The Dollar and Kraay (2000) paper has proved to be remarkably influential with many of
its conclusions widely quoted, particularly in support of the open market policies of the
?Washington consensus?. However, although there have been a number of critical
commentaries there have been very few formal analyses of the results or of the robustness
of the support which they provide for the policy conclusions. In this paper the Dollar and
Kraay results are investigated from a number of different perspectives. First, a number of
questions are raised about the approach adopted. In particular, the Dollar and Kraay
paper is notable for having no theoretical structure supporting the specification of the
equations. It is unclear how much significance therefore can be attached to the
correlations uncovered. In addition, there are the well-known difficulties of drawing
conclusions from large cross section samples as well as the attendant problems of data
quality. Finally, the identification of poverty with the income of the lowest quintile does
not map into either an absolute or relative measure of poverty. There are thus grounds for
an initial scepticism. However, this paper then considers in some detail the precise
results reported in Dollar and Kraay. The results are replicated and a number of
experiments with different regressors and different samples are performed. It is found
that the central result of a strong correlation between average per capita income and the
income of the lowest quintile is robust and holds under all of the various regressions.
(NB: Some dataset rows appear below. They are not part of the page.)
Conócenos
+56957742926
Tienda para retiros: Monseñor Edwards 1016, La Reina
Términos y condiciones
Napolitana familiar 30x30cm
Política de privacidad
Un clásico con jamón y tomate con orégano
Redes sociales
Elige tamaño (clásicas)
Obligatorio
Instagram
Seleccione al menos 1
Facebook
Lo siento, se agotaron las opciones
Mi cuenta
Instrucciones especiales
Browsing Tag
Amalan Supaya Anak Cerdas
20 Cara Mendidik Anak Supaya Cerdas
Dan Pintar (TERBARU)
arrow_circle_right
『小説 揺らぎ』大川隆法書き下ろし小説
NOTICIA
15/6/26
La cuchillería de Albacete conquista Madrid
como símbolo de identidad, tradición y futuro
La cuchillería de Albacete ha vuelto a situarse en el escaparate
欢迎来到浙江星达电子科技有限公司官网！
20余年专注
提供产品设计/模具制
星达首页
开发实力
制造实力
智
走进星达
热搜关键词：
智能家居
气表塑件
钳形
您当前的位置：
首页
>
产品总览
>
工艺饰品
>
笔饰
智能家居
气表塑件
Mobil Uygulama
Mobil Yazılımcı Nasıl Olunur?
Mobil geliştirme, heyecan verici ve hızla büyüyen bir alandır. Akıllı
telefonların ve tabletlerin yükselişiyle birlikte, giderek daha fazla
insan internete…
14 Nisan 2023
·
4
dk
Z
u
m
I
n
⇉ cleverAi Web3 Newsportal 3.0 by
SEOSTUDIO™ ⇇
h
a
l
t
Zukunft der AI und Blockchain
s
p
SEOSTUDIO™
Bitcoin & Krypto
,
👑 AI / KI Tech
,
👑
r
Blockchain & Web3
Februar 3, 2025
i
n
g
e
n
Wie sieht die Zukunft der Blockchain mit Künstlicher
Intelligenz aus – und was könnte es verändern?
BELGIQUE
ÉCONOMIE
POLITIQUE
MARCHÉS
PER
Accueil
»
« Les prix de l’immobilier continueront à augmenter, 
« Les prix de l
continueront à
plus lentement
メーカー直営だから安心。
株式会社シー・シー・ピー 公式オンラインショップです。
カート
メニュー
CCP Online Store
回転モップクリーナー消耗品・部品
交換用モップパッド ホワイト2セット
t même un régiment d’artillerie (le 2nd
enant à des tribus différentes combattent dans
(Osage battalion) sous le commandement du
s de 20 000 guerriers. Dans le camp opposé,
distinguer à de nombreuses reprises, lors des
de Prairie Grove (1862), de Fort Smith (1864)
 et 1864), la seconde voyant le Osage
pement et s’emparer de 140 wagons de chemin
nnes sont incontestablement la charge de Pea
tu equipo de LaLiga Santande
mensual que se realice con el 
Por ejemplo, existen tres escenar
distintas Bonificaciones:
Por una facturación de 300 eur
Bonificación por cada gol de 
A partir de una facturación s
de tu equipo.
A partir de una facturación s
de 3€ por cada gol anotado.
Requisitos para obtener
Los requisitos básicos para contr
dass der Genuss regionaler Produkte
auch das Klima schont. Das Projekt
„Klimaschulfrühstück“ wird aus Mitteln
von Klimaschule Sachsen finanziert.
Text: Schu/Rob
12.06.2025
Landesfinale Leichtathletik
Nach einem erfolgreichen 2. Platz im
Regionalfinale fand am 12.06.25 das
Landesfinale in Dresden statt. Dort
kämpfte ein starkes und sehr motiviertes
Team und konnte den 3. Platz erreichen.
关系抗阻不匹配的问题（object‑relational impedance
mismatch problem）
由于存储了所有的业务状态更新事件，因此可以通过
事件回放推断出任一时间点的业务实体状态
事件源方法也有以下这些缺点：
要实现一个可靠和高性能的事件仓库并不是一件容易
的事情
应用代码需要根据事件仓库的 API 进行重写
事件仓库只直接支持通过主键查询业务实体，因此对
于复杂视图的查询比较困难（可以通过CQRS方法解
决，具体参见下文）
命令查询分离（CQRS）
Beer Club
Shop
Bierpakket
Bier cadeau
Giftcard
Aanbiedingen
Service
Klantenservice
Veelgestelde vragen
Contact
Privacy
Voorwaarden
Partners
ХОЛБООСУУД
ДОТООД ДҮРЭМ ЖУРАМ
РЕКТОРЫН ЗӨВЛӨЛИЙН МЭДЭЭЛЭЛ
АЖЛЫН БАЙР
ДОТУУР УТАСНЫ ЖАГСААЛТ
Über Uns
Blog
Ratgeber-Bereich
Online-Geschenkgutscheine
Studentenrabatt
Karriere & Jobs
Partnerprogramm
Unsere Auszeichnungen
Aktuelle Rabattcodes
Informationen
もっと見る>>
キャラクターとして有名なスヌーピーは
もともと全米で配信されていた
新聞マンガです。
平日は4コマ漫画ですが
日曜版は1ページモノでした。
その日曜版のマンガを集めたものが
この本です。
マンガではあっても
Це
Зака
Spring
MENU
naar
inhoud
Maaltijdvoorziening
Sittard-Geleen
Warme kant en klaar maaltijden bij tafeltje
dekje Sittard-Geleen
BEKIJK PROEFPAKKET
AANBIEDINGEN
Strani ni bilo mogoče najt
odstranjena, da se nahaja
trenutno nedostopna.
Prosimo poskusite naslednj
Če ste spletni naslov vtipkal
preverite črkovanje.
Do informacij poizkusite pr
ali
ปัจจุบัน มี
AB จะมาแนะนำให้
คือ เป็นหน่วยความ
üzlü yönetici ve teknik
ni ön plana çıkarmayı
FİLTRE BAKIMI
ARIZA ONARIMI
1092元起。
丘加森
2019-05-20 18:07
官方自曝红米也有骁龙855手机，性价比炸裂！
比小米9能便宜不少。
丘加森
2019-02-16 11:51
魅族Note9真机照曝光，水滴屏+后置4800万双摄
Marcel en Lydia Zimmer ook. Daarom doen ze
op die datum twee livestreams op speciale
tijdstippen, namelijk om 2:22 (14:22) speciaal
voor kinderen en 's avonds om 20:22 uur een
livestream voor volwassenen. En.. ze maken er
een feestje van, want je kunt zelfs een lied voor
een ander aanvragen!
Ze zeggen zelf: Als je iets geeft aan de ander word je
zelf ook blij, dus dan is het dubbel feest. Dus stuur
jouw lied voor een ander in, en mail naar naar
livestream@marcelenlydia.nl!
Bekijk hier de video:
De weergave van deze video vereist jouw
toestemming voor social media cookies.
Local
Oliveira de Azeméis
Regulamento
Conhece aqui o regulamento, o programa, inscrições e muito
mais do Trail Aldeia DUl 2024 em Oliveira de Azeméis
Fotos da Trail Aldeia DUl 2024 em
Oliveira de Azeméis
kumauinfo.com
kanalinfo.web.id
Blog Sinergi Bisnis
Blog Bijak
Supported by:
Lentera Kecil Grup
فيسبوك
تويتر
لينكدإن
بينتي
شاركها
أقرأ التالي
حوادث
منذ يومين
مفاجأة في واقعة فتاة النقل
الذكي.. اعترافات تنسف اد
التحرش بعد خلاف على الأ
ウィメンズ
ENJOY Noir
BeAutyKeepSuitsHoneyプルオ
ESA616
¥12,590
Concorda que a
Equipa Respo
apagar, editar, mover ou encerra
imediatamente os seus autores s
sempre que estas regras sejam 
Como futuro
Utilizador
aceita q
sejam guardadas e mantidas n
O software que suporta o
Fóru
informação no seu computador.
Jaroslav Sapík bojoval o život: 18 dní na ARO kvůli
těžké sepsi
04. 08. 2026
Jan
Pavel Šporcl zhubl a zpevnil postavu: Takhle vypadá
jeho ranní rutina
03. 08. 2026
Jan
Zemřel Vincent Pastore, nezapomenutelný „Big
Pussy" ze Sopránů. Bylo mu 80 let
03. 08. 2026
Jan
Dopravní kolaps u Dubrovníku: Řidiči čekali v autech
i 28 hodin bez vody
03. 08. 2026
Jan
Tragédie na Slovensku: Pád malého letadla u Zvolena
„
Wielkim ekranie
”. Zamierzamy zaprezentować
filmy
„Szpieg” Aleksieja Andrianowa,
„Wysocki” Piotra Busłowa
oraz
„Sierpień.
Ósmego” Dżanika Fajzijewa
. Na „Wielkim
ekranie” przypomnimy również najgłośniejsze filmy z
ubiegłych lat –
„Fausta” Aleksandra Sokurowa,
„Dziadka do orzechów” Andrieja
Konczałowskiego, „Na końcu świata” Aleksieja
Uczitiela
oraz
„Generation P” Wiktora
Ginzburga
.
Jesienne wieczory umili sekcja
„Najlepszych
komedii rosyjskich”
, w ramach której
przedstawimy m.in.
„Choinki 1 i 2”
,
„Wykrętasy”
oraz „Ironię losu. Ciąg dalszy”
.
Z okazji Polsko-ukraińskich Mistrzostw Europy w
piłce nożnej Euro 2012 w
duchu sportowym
However, a number of important caveats are noted. First, a similarly strong result is also
found for the higher quintiles. One is entitled to wonder whether the regressions are
picking up any movement in the distribution of income, which is known to have changed
markedly in a number of countries. Second, the significance of the other regressors in
Dollar and Kraay, upon which much of the policy support hinges, changes dramatically
under different samples and equations. Although the negative impact of inflation is
maintained in most, but not all, of the alternative experiments, the significance of the
openness variable vanishes while the significance of the rule of law variable, for which
Dollar and Kraay found no evidence, emerges strongly. In addition, when the Gini
coefficient is substituted for the income of the bottom quintile the performance of the
equation falls markedly, with, however, a strong negative correlation with average
income suggesting that higher income reduces inequality. It is unclear how this result is
consistent with the Dollar and Kraay findings. The implications of this paper are that in
general the policy prescriptions associated with the Dollar and Kraay regressions cannot
be sustained. In addition, the weakness of the variable chosen to measure poverty and the
differing support provided in different specifications for the other regressors fully
justifies the initial scepticism and invites further research in this area.